» What needs to be done:
Could you copy, word for word, the lines in the rows below from the one containing "Wegen des großen Interesses wird die" up to and including the one containing "Heimatarchiv zusammengetragen (...weiter)"?

» Records for the task:
□ □ □ □ □ □ □

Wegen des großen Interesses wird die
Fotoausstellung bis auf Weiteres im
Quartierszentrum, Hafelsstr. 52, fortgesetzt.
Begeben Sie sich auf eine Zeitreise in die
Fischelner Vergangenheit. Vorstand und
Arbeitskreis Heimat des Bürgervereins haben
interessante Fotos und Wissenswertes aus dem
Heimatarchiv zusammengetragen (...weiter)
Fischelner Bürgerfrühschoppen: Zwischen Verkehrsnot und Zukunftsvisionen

□ □ □ □ □ □ □

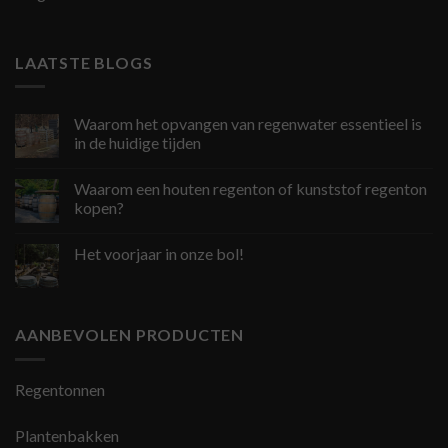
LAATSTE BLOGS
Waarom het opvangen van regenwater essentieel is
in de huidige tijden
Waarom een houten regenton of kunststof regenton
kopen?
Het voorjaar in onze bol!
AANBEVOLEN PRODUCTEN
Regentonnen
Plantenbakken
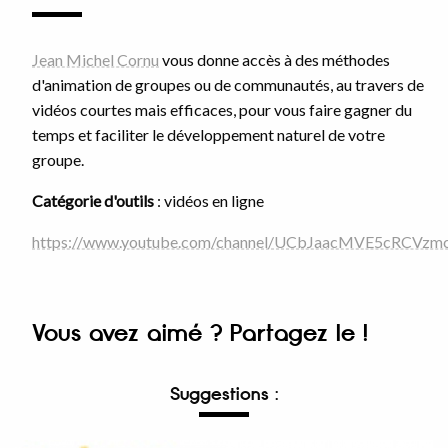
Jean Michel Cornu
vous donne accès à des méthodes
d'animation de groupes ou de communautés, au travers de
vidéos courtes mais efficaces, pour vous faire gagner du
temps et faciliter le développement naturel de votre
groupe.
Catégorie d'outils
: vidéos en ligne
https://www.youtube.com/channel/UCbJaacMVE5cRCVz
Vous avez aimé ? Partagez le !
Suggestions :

□ □ □ □ □ □ □

» Your response:
Wegen des großen Interesses wird die
Fotoausstellung bis auf Weiteres im
Quartierszentrum, Hafelsstr. 52, fortgesetzt.
Begeben Sie sich auf eine Zeitreise in die
Fischelner Vergangenheit. Vorstand und
Arbeitskreis Heimat des Bürgervereins haben
interessante Fotos und Wissenswertes aus dem
Heimatarchiv zusammengetragen (...weiter)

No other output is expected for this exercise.